* [EXTRACT PROVIDED]
-=-=-=-=-
Social Wellbeing

 

Work Environment

Promoting New Ways of Working with ‘Work Life Shift’ Under the New Normal

Fujitsu is promoting Work Life Shift in these uncertain times to generate higher employee productivity than ever before, while ensuring that creativity and innovation continue to grow.

Work Life Shift is a concept that achieves employee wellbeing by focusing not only on ‘work’, but by completely shifting the ‘job’ and the ‘lifestyle’.

We are implementing various initiatives, both in terms of personnel systems and workplace environment changes, that will allow us to create and deliver value for our customers regardless of location or time and that will enable the ongoing transformation of Fujitsu itself.

The Work Life Shift offering consists of three key categories: Smart Working, Borderless Office, and Culture Change.

Smart Working
Approximately 80,000 employees of Fujitsu Group companies in Japan work principally on a teleworking basis (excluding those in manufacturing facilities and those assigned to customer sites). Our employees enjoy an optimal work style that allows them to choose flexible working hours and a work location that suit the characteristics and objectives of their work tasks as well as their lifestyle.
-=-=-=-=-
* [TASK PROMPT]
Answer these questions about the Work Life Shift text above:
1. Which three categories make up the Work Life Shift offering?
2. Roughly how many employees of Fujitsu Group companies in Japan work principally on a teleworking basis?
3. Besides focusing on 'work', what two things does Work Life Shift completely shift?

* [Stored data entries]
-=-=-=-=-
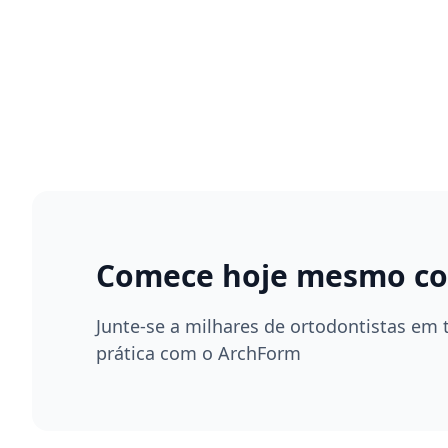
Comece hoje mesmo com
Junte-se a milhares de ortodontistas e
prática com o ArchForm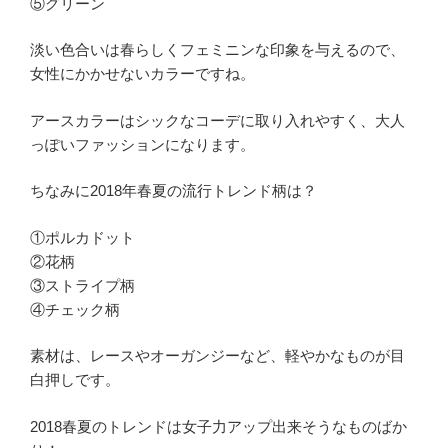
⑤グリーン
淡い色合いは春らしくフェミニンな印象を与えるので、
女性にかかせないカラーですね。
アースカラーはシックなコーデに取り入れやすく、大人
っぽいファッションになります。
ちなみに2018年春夏の流行トレンド柄は？
①ポルカドット
②花柄
③ストライプ柄
④チェック柄
素材は、レースやオーガンジーなど、軽やかなものが目
白押しです。
2018春夏のトレンドは女子力アップ出来そうなものばか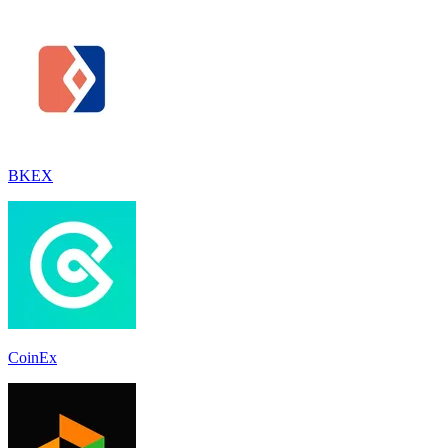
BKEX
CoinEx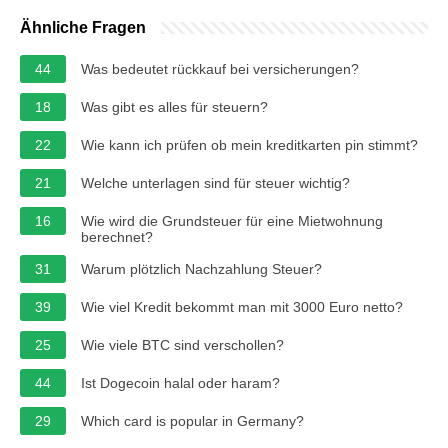
Ähnliche Fragen
44
Was bedeutet rückkauf bei versicherungen?
18
Was gibt es alles für steuern?
22
Wie kann ich prüfen ob mein kreditkarten pin stimmt?
21
Welche unterlagen sind für steuer wichtig?
16
Wie wird die Grundsteuer für eine Mietwohnung
berechnet?
31
Warum plötzlich Nachzahlung Steuer?
39
Wie viel Kredit bekommt man mit 3000 Euro netto?
25
Wie viele BTC sind verschollen?
44
Ist Dogecoin halal oder haram?
29
Which card is popular in Germany?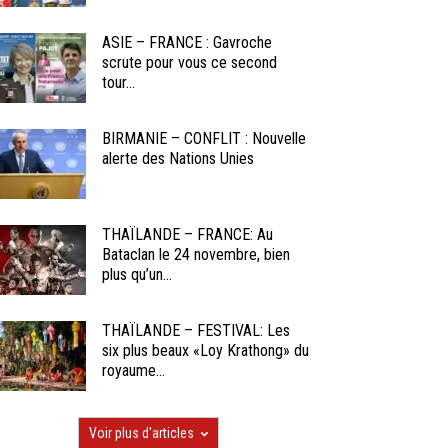
ASIE – FRANCE : Gavroche
scrute pour vous ce second
tour...
BIRMANIE – CONFLIT : Nouvelle
alerte des Nations Unies
THAÏLANDE – FRANCE: Au
Bataclan le 24 novembre, bien
plus qu’un...
THAÏLANDE – FESTIVAL: Les
six plus beaux «Loy Krathong» du
royaume...
Voir plus d'articles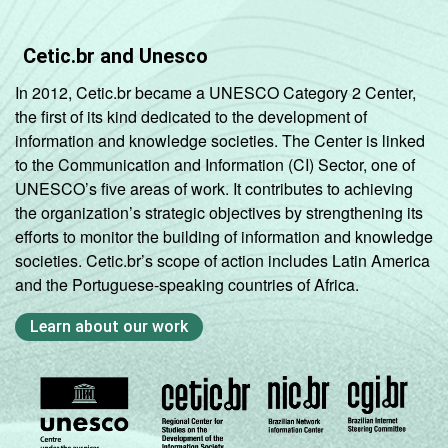
Estadual
4
Cetic.br and Unesco
SÉRIE
4ª série / 5º
In 2012, Cetic.br became a UNESCO Category 2 Center,
ano do
10
the first of its kind dedicated to the development of
Ensino
information and knowledge societies. The Center is linked
Fundamental
to the Communication and Information (CI) Sector, one of
UNESCO’s five areas of work. It contributes to achieving
8ª série / 9º
the organization’s strategic objectives by strengthening its
ano do
8
efforts to monitor the building of information and knowledge
Ensino
societies. Cetic.br’s scope of action includes Latin America
Fundamental
and the Portuguese-speaking countries of Africa.
2º ano do
Learn about our work
Ensino
2
Médio
COMPUTADOR
Tem
6
INSTALADO NO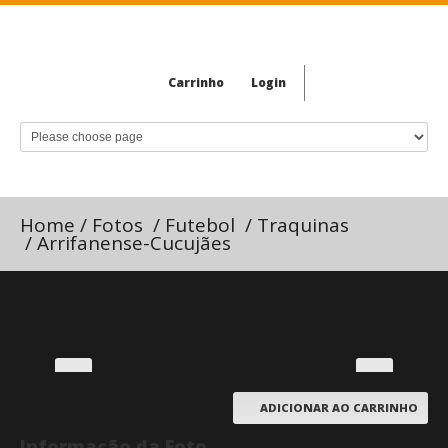
Carrinho
Login
Home
/
Fotos
/
Futebol
/
Traquinas
/
Arrifanense-Cucujães
ADICIONAR AO CARRINHO
Informação da Foto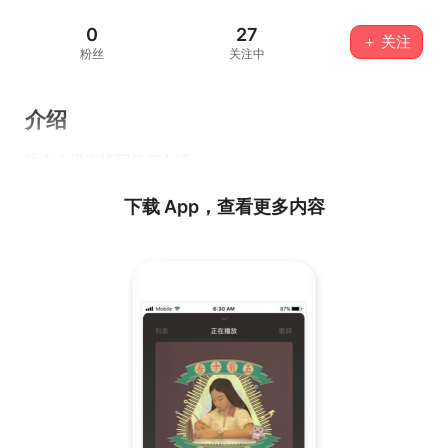
0
27
＋ 关注
粉丝
关注中
介绍
这个人没有填写任何介绍...
下载 App，查看更多内容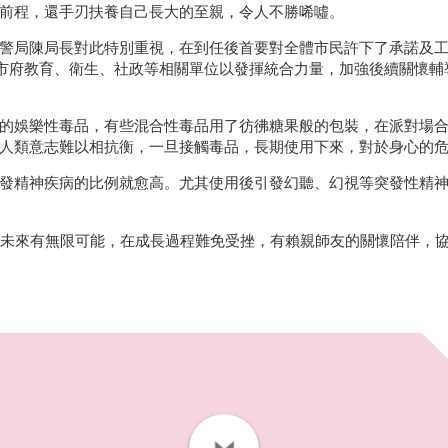
前程，還手刃扶養自己長大的至親，令人不勝唏噓。
警局陳局長對此特別重視，在到任後首要對全體市民許下了承諾及工
市府教育、衛生、社政等相關單位以發揮統合力量，加強後續關懷輔
的娛樂性毒品，有些混合性毒品用了彷彿糖果般的包裝，在派對場
人類意志難以相抗衡，一旦接觸毒品，長期使用下來，對於身心的
發精神疾病的比例就愈高。尤其使用後引發幻聽、幻視等突發性精
的未來有無限可能，在成長過程難免受挫，有賴親師友的關懷陪伴，
▼關閉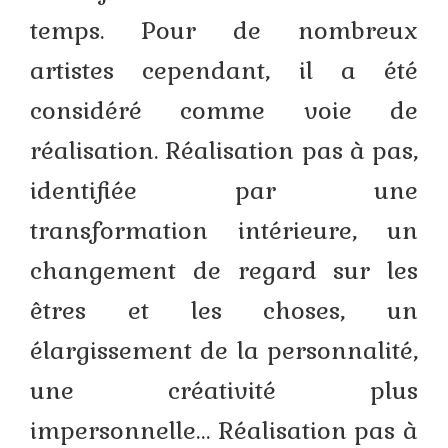
Stage plein air
temps. Pour de nombreux
Atelier d’iconographie
artistes cependant, il a été
Présentation
considéré comme voie de
Calendrier
réalisation. Réalisation pas à pas,
Voyages
identifiée par une
Contact
transformation intérieure, un
Boutique
changement de regard sur les
Livres et DVD
êtres et les choses, un
Commande de portraits
élargissement de la personnalité,
Commande de fresques
une créativité plus
Commande d’icônes
impersonnelle… Réalisation pas à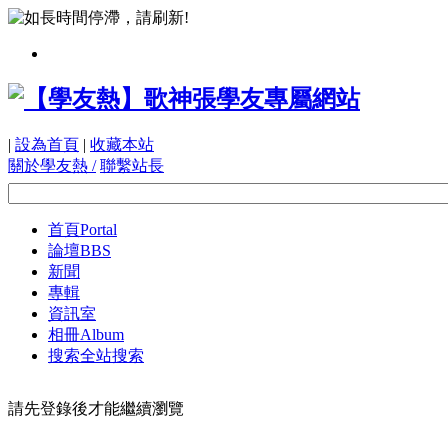
|
設為首頁
|
收藏本站
關於學友熱 /
聯繫站長
首頁
Portal
論壇
BBS
新聞
專輯
資訊室
相冊
Album
搜索
全站搜索
請先登錄後才能繼續瀏覽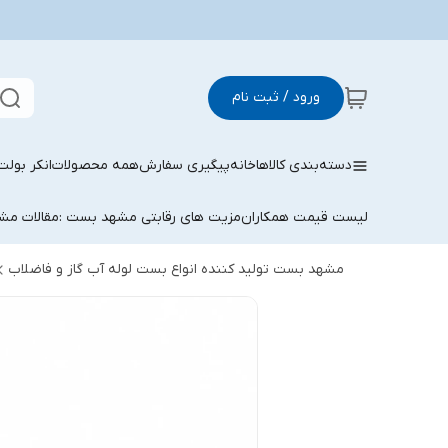
ورود / ثبت نام
دسته‌بندی کالاها
خانه
پیگیری سفارش
همه محصولات
انکر بولت
لیست قیمت همکاران
مزیت های رقابتی مشهد بست :
مقالات م
مشهد بست تولید کننده انواع بست لوله آب گاز و فاضلاب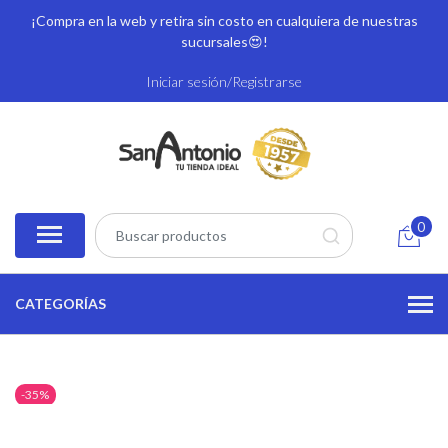
¡Compra en la web y retira sin costo en cualquiera de nuestras
sucursales
😍!
Iniciar sesión/Registrarse
0
CATEGORÍAS
-35%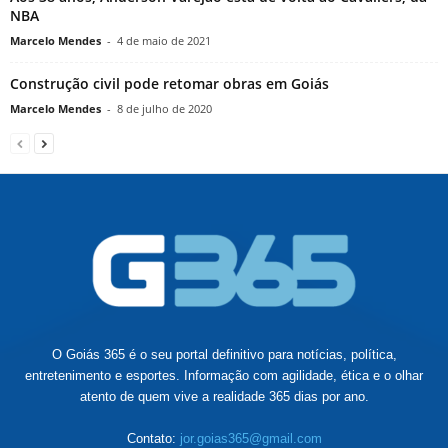
NBA
Marcelo Mendes
-
4 de maio de 2021
Construção civil pode retomar obras em Goiás
Marcelo Mendes
-
8 de julho de 2020
O Goiás 365 é o seu portal definitivo para notícias, política,
entretenimento e esportes. Informação com agilidade, ética e o olhar
atento de quem vive a realidade 365 dias por ano.
Contato:
jor.goias365@gmail.com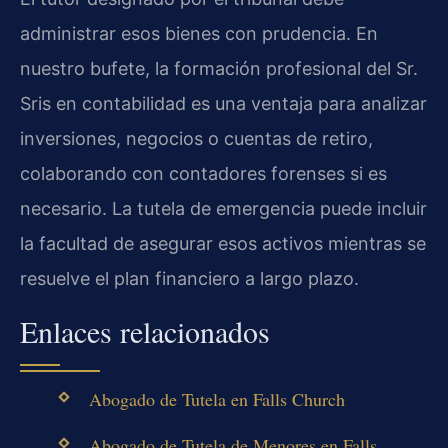
administrar esos bienes con prudencia. En
nuestro bufete, la formación profesional del Sr.
Sris en contabilidad es una ventaja para analizar
inversiones, negocios o cuentas de retiro,
colaborando con contadores forenses si es
necesario. La tutela de emergencia puede incluir
la facultad de asegurar esos activos mientras se
resuelve el plan financiero a largo plazo.
Enlaces relacionados
Abogado de Tutela en Falls Church
Abogado de Tutela de Menores en Falls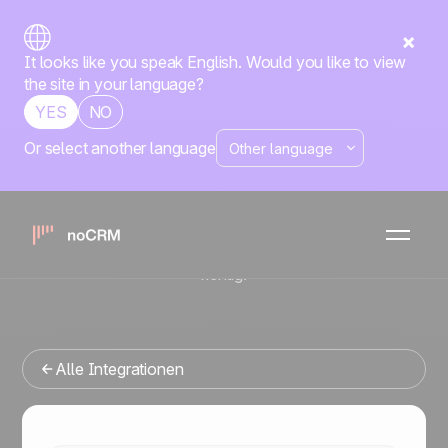
It looks like you speak English. Would you like to view
the site in your language?
YES
NO
Or select another language
Native
CallHippo
noCRM
x
Sie suchen ein Vertriebsmanagement-Tool, das sich in
CallHippo integrieren lässt? Dann sind Sie hier genau
richtig.
Alle Integrationen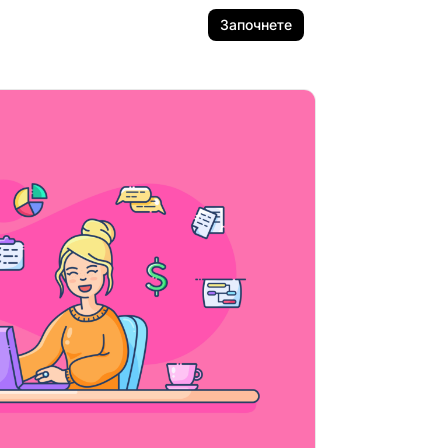
Започнете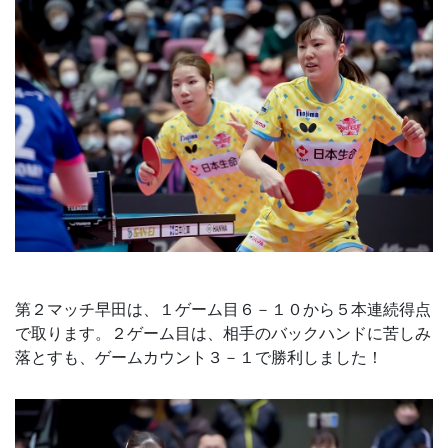
第２マッチ早田は、１ゲーム目６－１０から５本連続得点
で取ります。２ゲーム目は、相手のバックハンドに苦しみ
落とすも、ゲームカウント３－１で勝利しました！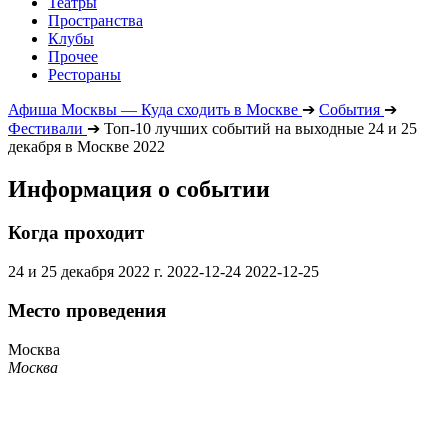
Театры
Пространства
Клубы
Прочее
Рестораны
Афиша Москвы — Куда сходить в Москве
➔
События
➔
Фестивали
➔
Топ-10 лучших событий на выходные 24 и 25
декабря в Москве 2022
Информация о событии
Когда проходит
24 и 25 декабря 2022 г.
2022-12-24
2022-12-25
Место проведения
Москва
Москва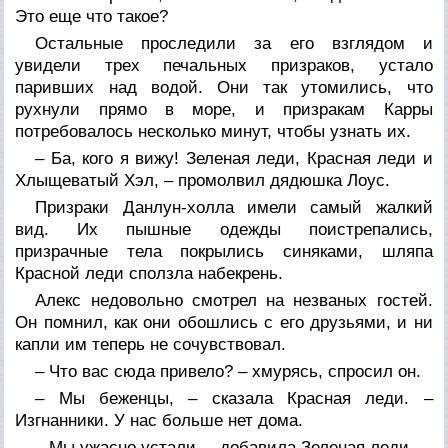
Это еще что такое?
Остальные проследили за его взглядом и
увидели трех печальных призраков, устало
паривших над водой. Они так утомились, что
рухнули прямо в море, и призракам Карры
потребовалось несколько минут, чтобы узнать их.
– Ба, кого я вижу! Зеленая леди, Красная леди и
Хлыщеватый Хэл, – промолвил дядюшка Лоус.
Призраки Данлун-холла имели самый жалкий
вид. Их пышные одежды поистрепались,
призрачные тела покрылись синяками, шляпа
Красной леди сползла набекрень.
Алекс недовольно смотрел на незваных гостей.
Он помнил, как они обошлись с его друзьями, и ни
капли им теперь не сочувствовал.
– Что вас сюда привело? – хмурясь, спросил он.
– Мы беженцы, – сказала Красная леди. –
Изгнанники. У нас больше нет дома.
– Мы ужасно устали, – добавила Зеленая леди.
-=-=-=-=-
* [PROBLEM SOLUTION]
1. Smart Working, Borderless Office, and Culture Change.
2. Approximately 80,000.
3. The 'job' and the 'lifestyle'.